Background: In clinical trials, ranibizumab has been associated with stabilization and even improvement of visual acuity among patients with neovascular age related macular degeneration (AMD), but its use is also associated with considerable costs.
Objective: The aim of this work was to compare ranibizumab with best supportive care or photodynamic therapy (PDT) for AMD by means of economic cost-utility and cost-effectiveness analysis from the perspective of Germany's Statutory Health Insurance System.
Methods: Visual acuity data from the Anti-VEGF (vascular endothelial growth factor) Antibody for the Treatment of Predominantly Classic Choroidal Neovascularization in AMD (ANCHOR) and Minimally Classic/Occult Trial of the Anti-VEGF Antibody Ranibizumab in the Treatment of Neovascular AMD (MARINA) studies were applied, based on a ranibizumab dose of 0.5 mg. A Markov model simulated visual acuity and costs over 10 years (discounted at 3%). The base-case analysis assumed 5 injections per year over 2 years. Treatment costs were based on year-2008 euros (using German prices) and recommendations for procedure reimbursement from a public health insurance perspective. To assess cost-effectiveness, costs per year of legal blindness avoided (ie, vision-year gained [VYG]) and per quality-adjusted life-year (QALY) were calculated. The model assumed each patient's affected eye had better sight than the other eye, and the 2 comparators against which ranibizumab treatment was assessed were best supportive care and PDT. The robustness of the results was investigated in a univariate sensitivity analysis of all relevant parameters and a multivariate probabilistic sensitivity analysis.

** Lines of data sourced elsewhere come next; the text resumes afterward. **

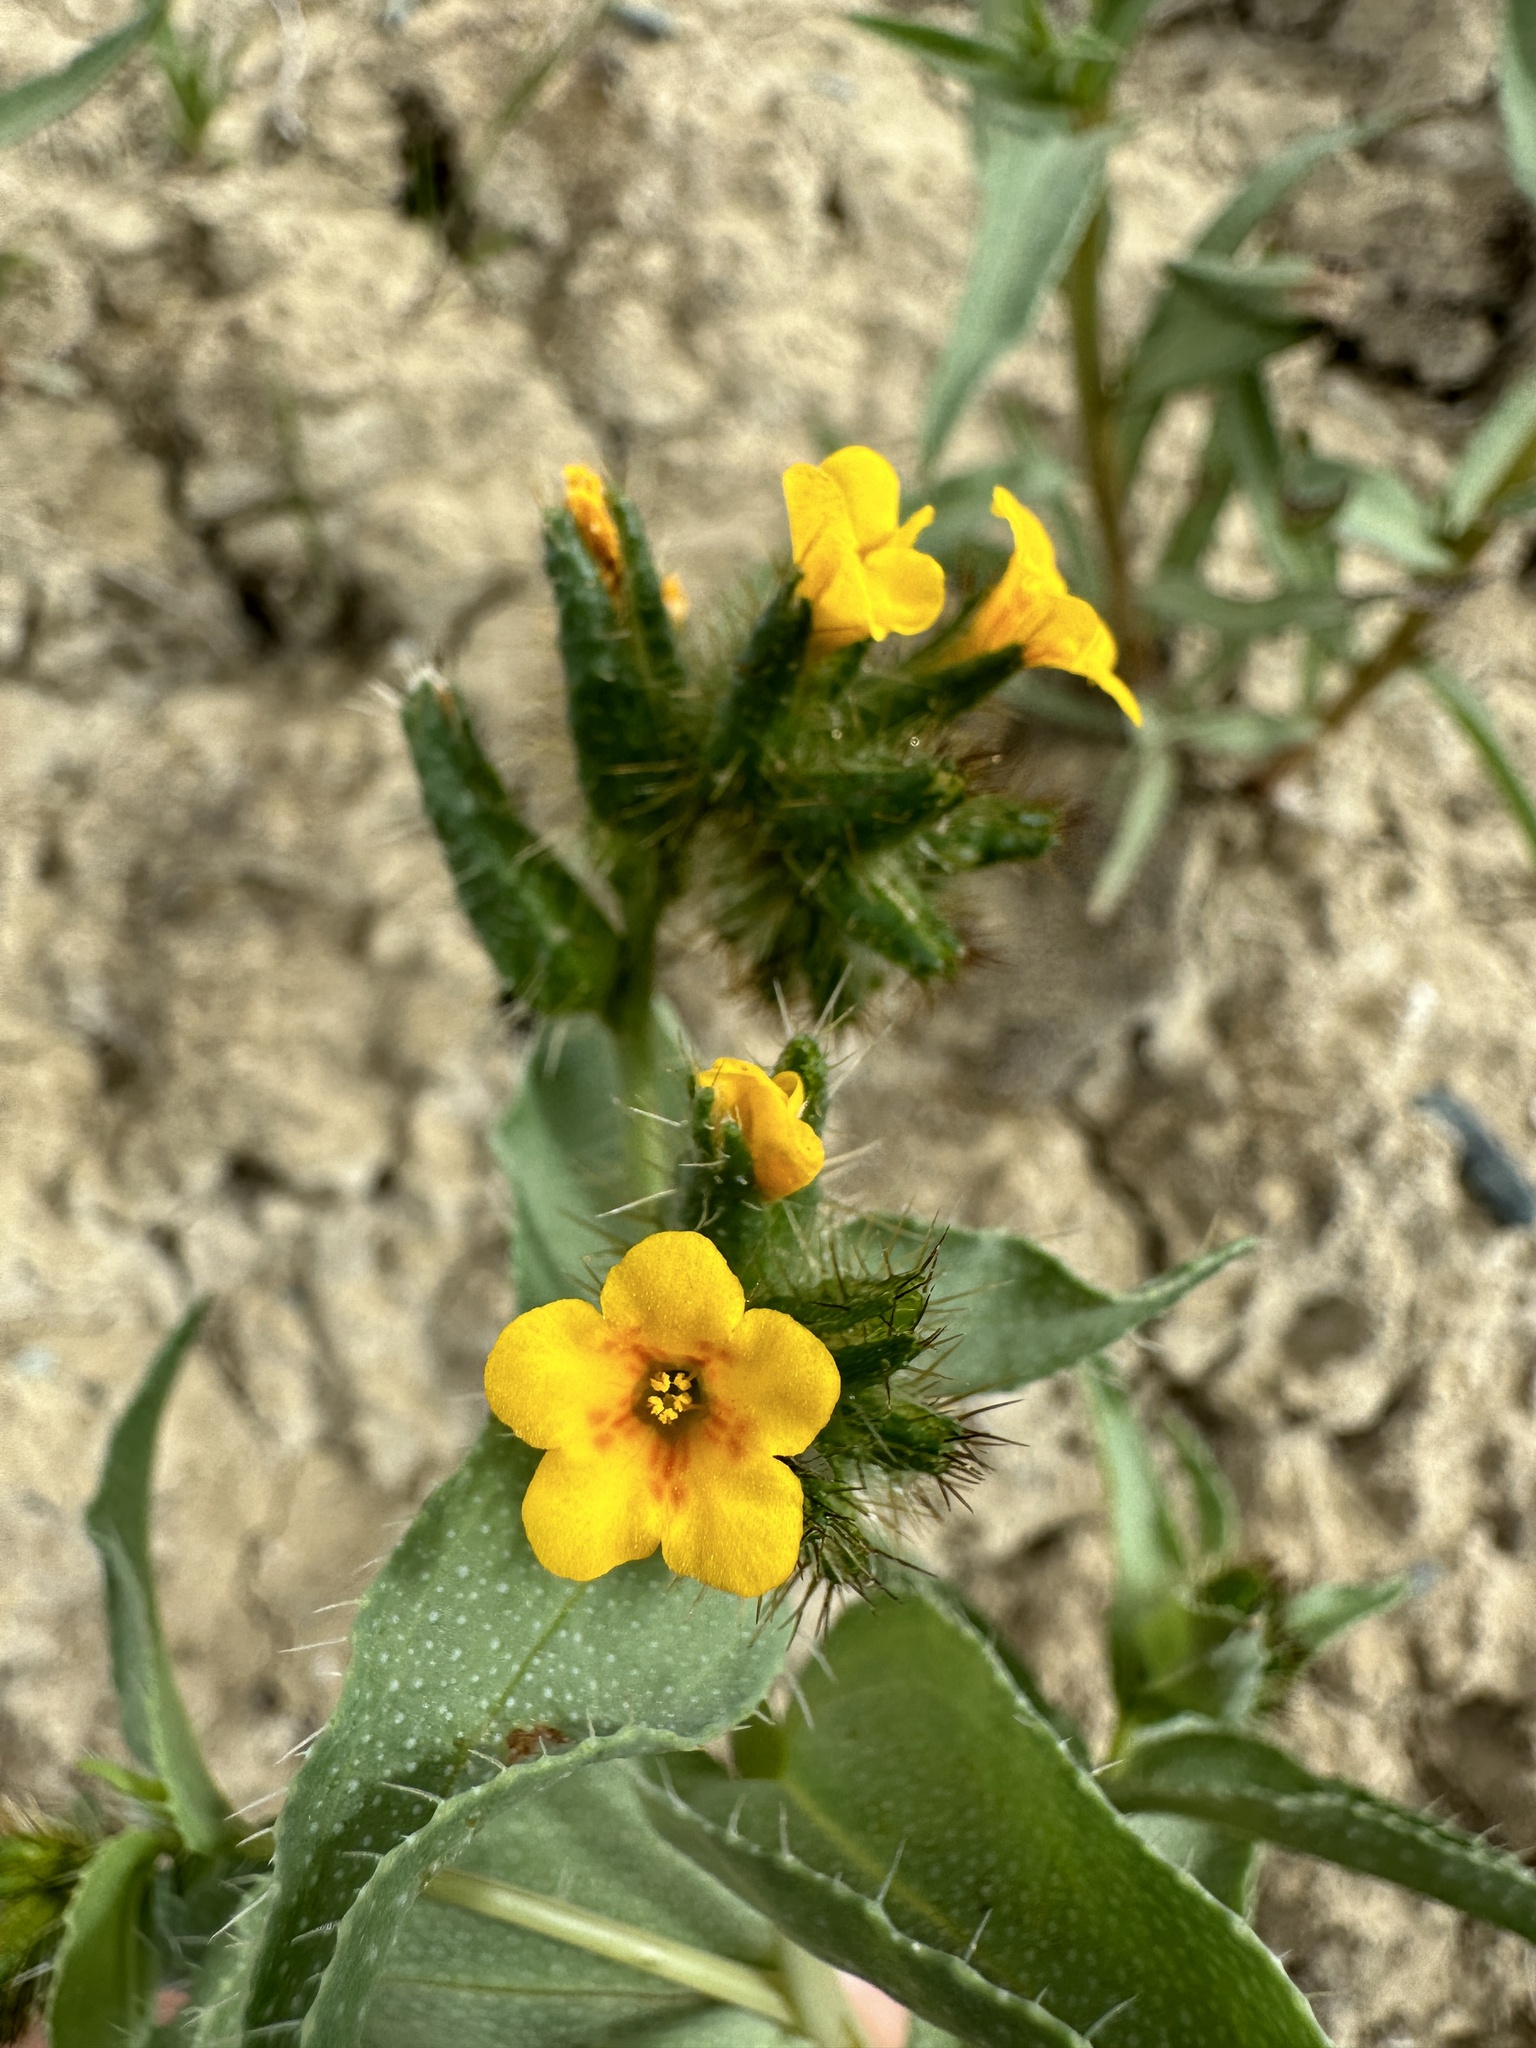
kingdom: Plantae
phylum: Tracheophyta
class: Magnoliopsida
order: Boraginales
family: Boraginaceae
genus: Amsinckia
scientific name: Amsinckia vernicosa
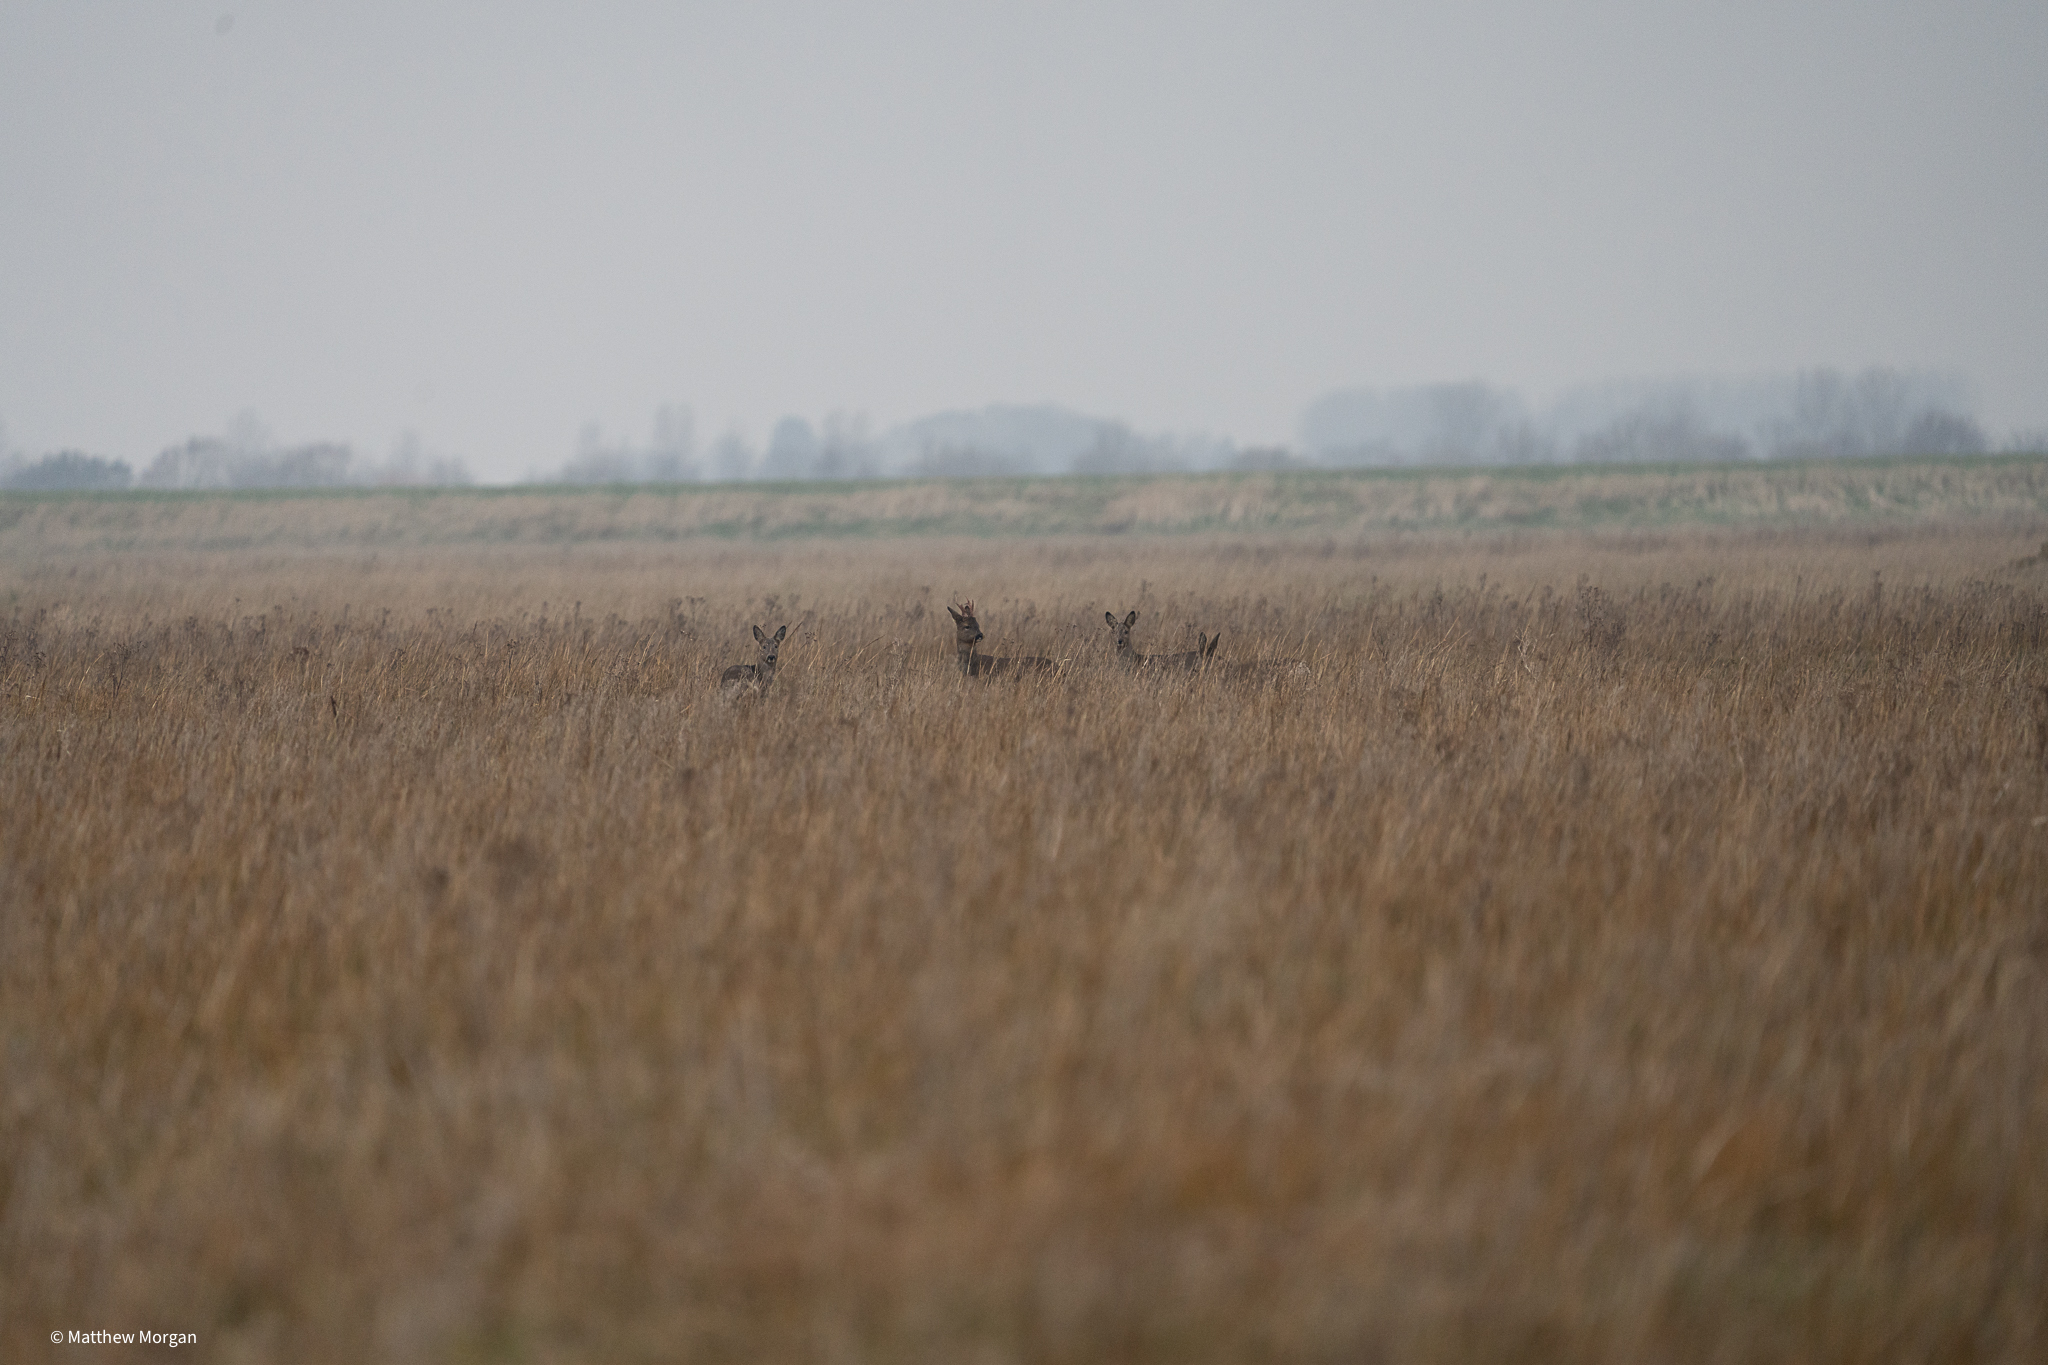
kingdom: Animalia
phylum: Chordata
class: Mammalia
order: Artiodactyla
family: Cervidae
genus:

The multivariate 95% CIs for incremental cost-effectiveness ratios were obtained by conducting 1000 Monte Carlo simulations.
Results: Compared with best supportive care, costs per VYG for ranibizumab were euro6767 in occult choroidal neovascularization (CNV) and euro6020 in minimally classic CNV. In classic CNV, costs were euro5734/VYG for ranibizumab compared with supportive care and euro778/VYG for ranibizumab compared with PDT. Costs per QALY for ranibizumab treatment for occult, minimally classic CNV, and classic CNV were euro22,320, euro22,538, and euro25,036, respectively, and euro3294 for classic CNV compared with PDT. Results were sensitive to the cost of blindness, injection frequency, and duration. The multivariate 95% CIs for the incremental cost effectiveness ratios were euro14,438 to euro41,110/QALY for occult CNV, euro13,463 to euro43,614/QALY for minimally classic CNV, and euro15,634 to euro51,106/QALY for classic CNV.
Conclusion: In this model analysis using costs and clinical trial data from Germany, ranibizumab appeared to be a cost-effective treatment option for all angiographic subtypes of neovascular AMD, from the perspective of Germany's Statutory Health Insurance System.